4b) The lack of RI in Mac OS X is a problem. Windows quasi-RI implementation, Windows Presentation Foundation, might be a stop gate but it works well. At this point I think Apple has to have RI set up in 10.7 or offer an intermediate system like MS.
4c) Blu-ray is more power hungry than DVD for several reasons. One, the blue laser is reading and pushing a lot more data than on DVD. Second, H.264 or VC-1 requires a lot more resources to decode than DVD's MPEG-2. But DVD isn't power friendly, either. If you're going to watch a movie on battery, it's better to copy to and play from disk so you don't have a spinning optical drive or the noise it can make.
4d) It's interesting you mention the HP Envy's display which doesn't have an optical drive in it. Apple isn't usually the first to market with trends but they are usually the first to embrace the trend completely which signifies that the industry will now be following suit.
5a) Sure they are, on many levels. When they finally remove optical drives from notebooks (desktops have the room and won't need to follow for sometime later) they can put the OS Restore Disc on cheap read-only NAND drive. SD card or USB flash drive, take your pick.

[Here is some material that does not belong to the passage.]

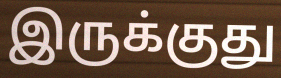
இருக்குது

5b) Even slow NAND is much faster than optical media, and that doesn't include the low power, fast read write, size, and rewritability
of these drives. Plus, when you compare the cost of a Blu-ray drive that will fit in a MBP to the cost of an SD Card reader and SD card, it takes a lot SD-cards before that becomes a viable option for cost. It's not just the cost of NAND v. a plastic disc, you have to include the player. There has to be a reason they added SD cards so late in the game, I think the new future of SDXC and the dying future of optical media on PCs was the reason.
5c) For those that just have to have an optical drive there are plenty of external options to choose from.
6) Yes, the sales are bad. Nearly all computers come with DVD drives, with many vendors offer Blu-ray drives as an option, but very few customers are opting for them. It's a great tech for a home theater, but it's a godawful tech for a notebook. Personally, I hope that Apple does offer Blu-ray and AACS support in the OS for movie playback, but I don't see it happening.